Sure, it's 1/10th the scale, but otherwise... sound about right?
DocTaotsu
*Pilots his MadCat over your piddly drone toy*
NONSENSUS
QUOTE (Jaid @ May 17 2008, 07:22 PM) *
also, i would point out that while actually making the cyborg a slave would be frowned upon, charging them all kinds of fees (starting with their cloning, if applicable, then training, raising them, the surgery, the hardware, etc...) such that the cyborg starts off with hundreds of thousands of nuyen in debt with no realistic way to pay it off in the lifespan available to them.



I like that idea. Indentured servitude through debt. After all, nothing's free. The corp does all this to make money.
reepneep
QUOTE (DocTaotsu @ May 18 2008, 04:13 AM) *
Well a Mad Cat is a 85 ton bipedal mech that typically has dual LRM racks on the-
Er wait... wrong setting.


@Sir_Pscyho= That's why you drop them in a simsense facimile and run scenarios until your fairly comfortable that it'll perform as expected.

Then you finish implanting the kink bombs.


Thats 75 tons of pure walking awesome. Also, you forgot the ER Lasers!

As to what those things look like, I always thought of the assault suits from the first season of GitS:SAC. They are about the right size at the very least.
Moon-Hawk
I would think most cyborgs use force-grown wimp brains, thus they're not really "people" so it's fine.
When they use adult brains it's a company man who has signed something, so it's fine.
It's when they use the top-performing childrens' brains that they have to keep it secret. They probably just claim it's a wimp brain.
Larme
It would be odd if the corps that control the world didn't have the ability to gain legal custody over people. Jarheads are actually best made from children, and children are not that hard to get, being defenseless and all. I'm sure that corps are able to legally adopt children and use them how they want. Considering the life that a child sold into slavery might otherwise have, society would probably view life as a mighty cyborg soldier to be humane. But regardless, due to extraterritoriality, the corps don't need to worry about law so much as they need to worry about public relations. It might be easier to justify their actions after the fact than to actually respect human rights in the first place.

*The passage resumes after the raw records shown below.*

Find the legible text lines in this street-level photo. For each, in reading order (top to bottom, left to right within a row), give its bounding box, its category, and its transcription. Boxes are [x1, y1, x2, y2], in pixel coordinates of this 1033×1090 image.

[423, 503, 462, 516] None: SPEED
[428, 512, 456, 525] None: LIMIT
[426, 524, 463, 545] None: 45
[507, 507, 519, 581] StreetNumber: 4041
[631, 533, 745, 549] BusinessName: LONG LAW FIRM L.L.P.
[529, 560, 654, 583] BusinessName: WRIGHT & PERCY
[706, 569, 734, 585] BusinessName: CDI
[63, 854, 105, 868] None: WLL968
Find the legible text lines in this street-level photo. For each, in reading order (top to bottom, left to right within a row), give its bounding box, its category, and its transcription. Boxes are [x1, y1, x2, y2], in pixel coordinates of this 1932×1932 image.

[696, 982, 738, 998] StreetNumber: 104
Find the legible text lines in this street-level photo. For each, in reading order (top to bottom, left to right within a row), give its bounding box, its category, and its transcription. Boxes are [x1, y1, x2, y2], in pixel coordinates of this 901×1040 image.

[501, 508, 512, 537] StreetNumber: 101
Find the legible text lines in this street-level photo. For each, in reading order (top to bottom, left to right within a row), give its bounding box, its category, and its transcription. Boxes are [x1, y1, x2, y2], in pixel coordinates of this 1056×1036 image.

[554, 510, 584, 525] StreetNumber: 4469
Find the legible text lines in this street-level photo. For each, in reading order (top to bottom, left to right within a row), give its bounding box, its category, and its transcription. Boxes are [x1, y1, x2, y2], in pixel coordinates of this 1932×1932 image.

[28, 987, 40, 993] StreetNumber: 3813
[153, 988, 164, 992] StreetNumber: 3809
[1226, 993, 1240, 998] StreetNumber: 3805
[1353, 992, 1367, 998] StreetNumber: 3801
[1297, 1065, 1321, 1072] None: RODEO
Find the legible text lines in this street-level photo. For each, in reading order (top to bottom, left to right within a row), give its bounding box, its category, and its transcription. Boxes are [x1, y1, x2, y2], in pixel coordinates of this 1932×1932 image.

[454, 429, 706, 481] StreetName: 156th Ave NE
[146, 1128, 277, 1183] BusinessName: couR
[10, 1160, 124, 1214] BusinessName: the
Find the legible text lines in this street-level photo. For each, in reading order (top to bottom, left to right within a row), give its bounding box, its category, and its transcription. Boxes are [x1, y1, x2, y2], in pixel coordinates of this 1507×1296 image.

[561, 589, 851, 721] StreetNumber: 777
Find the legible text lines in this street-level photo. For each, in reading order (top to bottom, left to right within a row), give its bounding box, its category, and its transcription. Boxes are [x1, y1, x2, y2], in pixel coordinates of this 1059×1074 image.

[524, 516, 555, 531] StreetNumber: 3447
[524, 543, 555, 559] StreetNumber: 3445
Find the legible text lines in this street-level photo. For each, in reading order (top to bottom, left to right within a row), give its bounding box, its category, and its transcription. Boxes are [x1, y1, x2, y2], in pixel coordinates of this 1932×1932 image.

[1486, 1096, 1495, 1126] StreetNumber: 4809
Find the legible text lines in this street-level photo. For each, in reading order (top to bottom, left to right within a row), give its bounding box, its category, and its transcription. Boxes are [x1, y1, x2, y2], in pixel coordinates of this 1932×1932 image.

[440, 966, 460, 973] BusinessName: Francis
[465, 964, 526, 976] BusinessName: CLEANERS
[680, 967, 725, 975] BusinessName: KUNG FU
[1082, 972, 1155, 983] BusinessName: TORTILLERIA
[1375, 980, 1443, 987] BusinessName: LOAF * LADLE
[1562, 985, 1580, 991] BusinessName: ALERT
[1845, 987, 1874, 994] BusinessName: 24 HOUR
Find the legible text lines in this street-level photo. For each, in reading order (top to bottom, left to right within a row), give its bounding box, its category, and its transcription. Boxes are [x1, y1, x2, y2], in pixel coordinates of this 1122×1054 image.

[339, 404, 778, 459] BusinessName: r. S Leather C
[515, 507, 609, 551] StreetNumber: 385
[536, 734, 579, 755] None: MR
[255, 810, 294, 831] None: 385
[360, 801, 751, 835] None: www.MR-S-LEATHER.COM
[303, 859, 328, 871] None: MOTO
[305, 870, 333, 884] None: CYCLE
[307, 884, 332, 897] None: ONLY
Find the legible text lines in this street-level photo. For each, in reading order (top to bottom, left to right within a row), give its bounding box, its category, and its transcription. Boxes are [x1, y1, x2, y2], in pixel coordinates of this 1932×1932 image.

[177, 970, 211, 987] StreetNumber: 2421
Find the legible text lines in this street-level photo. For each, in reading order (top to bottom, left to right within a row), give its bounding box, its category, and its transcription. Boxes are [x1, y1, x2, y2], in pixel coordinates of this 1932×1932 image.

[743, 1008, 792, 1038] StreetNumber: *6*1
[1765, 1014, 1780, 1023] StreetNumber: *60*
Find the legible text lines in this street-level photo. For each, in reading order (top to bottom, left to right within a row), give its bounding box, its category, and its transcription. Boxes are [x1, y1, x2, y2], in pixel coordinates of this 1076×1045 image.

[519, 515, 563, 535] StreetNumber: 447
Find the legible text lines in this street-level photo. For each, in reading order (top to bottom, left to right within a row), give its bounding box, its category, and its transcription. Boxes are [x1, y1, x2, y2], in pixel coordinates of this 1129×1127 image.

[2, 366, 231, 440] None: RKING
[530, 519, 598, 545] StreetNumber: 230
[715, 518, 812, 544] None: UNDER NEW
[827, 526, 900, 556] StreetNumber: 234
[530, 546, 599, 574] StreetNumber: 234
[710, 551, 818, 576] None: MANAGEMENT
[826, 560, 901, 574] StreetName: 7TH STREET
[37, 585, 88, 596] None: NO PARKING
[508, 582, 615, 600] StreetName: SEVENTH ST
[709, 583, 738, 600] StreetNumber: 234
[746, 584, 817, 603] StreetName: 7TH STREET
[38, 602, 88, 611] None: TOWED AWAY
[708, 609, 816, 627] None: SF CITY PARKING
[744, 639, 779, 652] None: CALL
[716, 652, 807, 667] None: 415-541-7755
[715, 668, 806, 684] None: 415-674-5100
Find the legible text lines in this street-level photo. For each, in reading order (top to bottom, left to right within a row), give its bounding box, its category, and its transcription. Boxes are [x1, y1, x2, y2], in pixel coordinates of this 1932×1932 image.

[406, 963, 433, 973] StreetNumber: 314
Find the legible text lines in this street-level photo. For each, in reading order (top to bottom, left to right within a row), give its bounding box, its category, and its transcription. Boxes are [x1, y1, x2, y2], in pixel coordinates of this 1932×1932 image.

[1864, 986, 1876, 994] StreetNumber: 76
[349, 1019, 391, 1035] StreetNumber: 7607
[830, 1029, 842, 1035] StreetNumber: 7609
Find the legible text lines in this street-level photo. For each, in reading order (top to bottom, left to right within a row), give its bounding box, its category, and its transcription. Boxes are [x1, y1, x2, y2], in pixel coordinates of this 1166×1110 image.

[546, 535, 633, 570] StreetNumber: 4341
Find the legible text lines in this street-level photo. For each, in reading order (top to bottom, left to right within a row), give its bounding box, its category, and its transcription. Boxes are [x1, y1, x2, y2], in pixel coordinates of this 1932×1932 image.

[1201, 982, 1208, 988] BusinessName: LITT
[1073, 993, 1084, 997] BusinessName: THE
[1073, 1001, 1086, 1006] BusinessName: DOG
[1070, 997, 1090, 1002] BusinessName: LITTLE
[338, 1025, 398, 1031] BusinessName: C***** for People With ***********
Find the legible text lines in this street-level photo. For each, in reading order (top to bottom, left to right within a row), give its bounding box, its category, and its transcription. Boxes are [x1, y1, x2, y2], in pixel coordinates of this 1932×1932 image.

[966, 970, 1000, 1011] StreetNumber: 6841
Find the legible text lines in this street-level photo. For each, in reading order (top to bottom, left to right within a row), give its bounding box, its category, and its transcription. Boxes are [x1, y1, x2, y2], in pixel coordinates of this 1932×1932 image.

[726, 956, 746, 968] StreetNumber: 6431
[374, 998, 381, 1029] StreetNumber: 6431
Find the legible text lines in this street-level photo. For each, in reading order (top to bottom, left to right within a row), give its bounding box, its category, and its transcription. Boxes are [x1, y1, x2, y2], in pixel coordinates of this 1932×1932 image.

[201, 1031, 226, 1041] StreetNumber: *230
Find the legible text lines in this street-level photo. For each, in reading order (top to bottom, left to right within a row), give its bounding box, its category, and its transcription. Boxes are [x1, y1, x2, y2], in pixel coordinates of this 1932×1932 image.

In terms of freedom, the maintenance requirements ensure that cyborgs don't go very far. And you can bet they're equipped with various failsafes in case they go insane or malfunction, so they won't find it easy to escape even if they have someplace to go that can take care of them. And really, what would a cyborg do with money? Many of them are likely soldier models without any touch sensors, they have no real human sensations from their bodies. Their pleasure would probably come in chip form, and that would be rationed to prevent them from becoming unglued chipheads. There might be some few humaniform cyborgs that live and work as humans (maybe), but even those would not require food or comfort, so what do they buy? Shinies that look nice in their optical viewfinders? Seems pretty hollow. I'm sure that once they amputate your entire body, there isn't much to live for except for the thrill of being a living machine in a world full of squishy humans.
Sir_Psycho
That's why an escaped jarhead is a lot like a Bladerunner replicant. In their bid for independence, they are denied the maintenance that would allow them any longevity. Imagine a skilled and heavily modified Otomo, or even the child-sized assassin drone, going AWOL. I wouldn't be surprised if they turned to serial killing in their frustration. Might make an interesting run or story arc.